Searching new music for Keepers

“Most of the music we play,” a musician who specializes in contemporary works told me recently, “is not great. Some of it is very good, but it lacks something. It falls short. But we need to play it — not only because something great may turn up, and if we don’t play it, we won’t know it, but also because this is the music being composed now, and it ought to be heard.” 

Many of their colleagues seem content to keep grinding out Tchaikovsky, Beethoven and Brahms concertos, with little concern for new works. But it is becoming clear to more and more musicians, especially younger ones, that if they are going to have careers — or even a field to have careers in — they cannot keep playing the pillars of the standard canon over and over, spectacular though those works may be. 

Absolutely. There are simply so many times I can listen to Take the A train before yearning for something different. Then again, when I hear Mood Indigo ... still, innovation is important.

Friday, December 24, 2010

Tall Guy With Smile Melts a Town’s Cold Heart


“I think I’ve sort of been grandfathered in,” Mr. O’Neal, known here as the Big Shamrock, said at a news conference before his conducting debut on Monday. “I think, you know, people kind of appreciate my humor, and they appreciate my hard work.

Wednesday, December 8, 2010

John Lennon

30 years ago today (not "It was twenty years ago today, Sgt. Pepper taught the band to play") John was shot and killed.

Ray Davies writesIt had just turned December on the Upper West Side of Manhattan. I was on my customary morning jog, heading out of Central Park toward 72nd Street. The sun was out but it was treacherous underfoot. I’d slipped on some ice and gone tumbling, to be rescued by a group of college boys.
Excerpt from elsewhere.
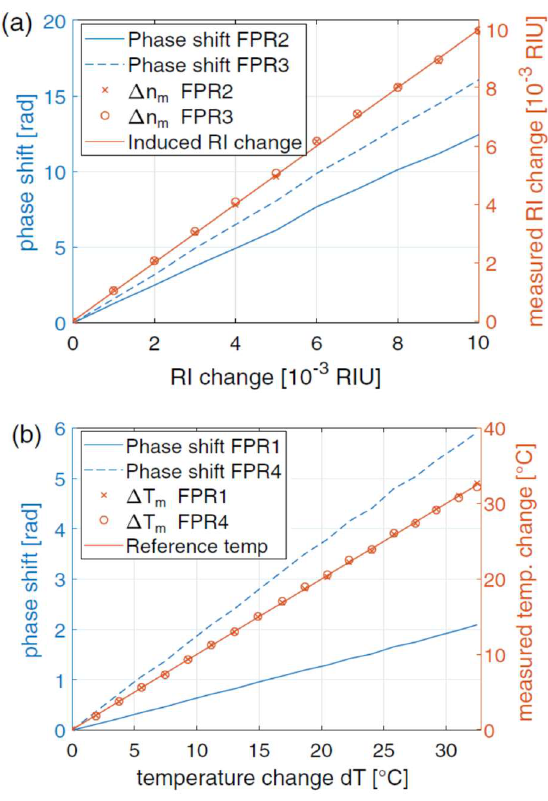
Fig. 2. (a) Response of the open cavities to a change in RI, induced with sucrose solutions. (b) Response of Si inlay and fiber piece for an induced change in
“Are you all right, sir?” they asked, sounding concerned in a way that indicated that I might have looked frail, fragile and quite possibly old. I felt like saying, “Of course I’m all right, man, can’t you see that I am a globe-trotting rock star?” But I saw the genuine concern in the boys’ faces and thanked them, cautiously continuing my run.
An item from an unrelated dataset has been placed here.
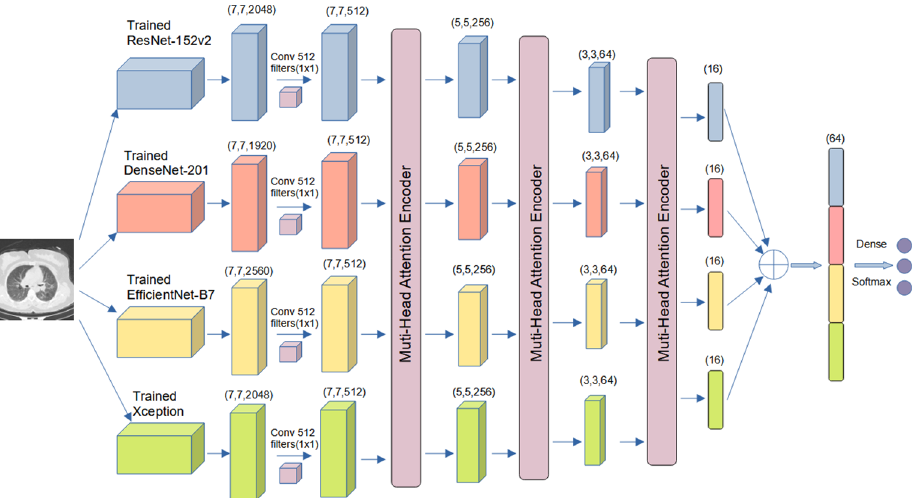
Figure 12. Attentive Ensemble CNN Model.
Poignant seems too much of a cliché, but so it is.

Yoko Ono writesThe most important gift we received from him was not words, but deeds. He believed in Truth, and had dared to speak up. We all knew that he upset certain powerful people with it. But that was John. He couldn’t have been any other way. If he were here now, I think he would still be shouting the truth. Without the truth, there would be no way to achieve world peace. 

On this day, the day he was assassinated, what I remember is the night we both cracked up drinking tea. 

They say teenagers laugh at the drop of a hat. Nowadays I see many teenagers sad and angry with each other. John and I were hardly teenagers. But my memory of us is that we were a couple who laughed.

Another appreciation: We remember what we remember of Lennon, and of that night. When I was young, he was the only adult that mattered outside my family — the Beatle of Beatles. I loved his wit; his irony; his “Help!”; his urgent, reedy voice; his unceasing transformations. Like everyone else who loved him, I can’t help grieving, even now, for all the transformations we lost 30 years ago when John Lennon was only 40.

A nice picture gallery at the Washington Post. And another tribute. And a gallery of pictures from 1980: curious to see an NYPD officer wearing a tie.

Took out and watched  The U.S. vs John Lennon.Very enjoyable, touched a nostalgic nerve.

His books include Skywriting by word of mouth, and other writings, including The ballad of John and Yoko, and In his own write & A Spaniard in the works.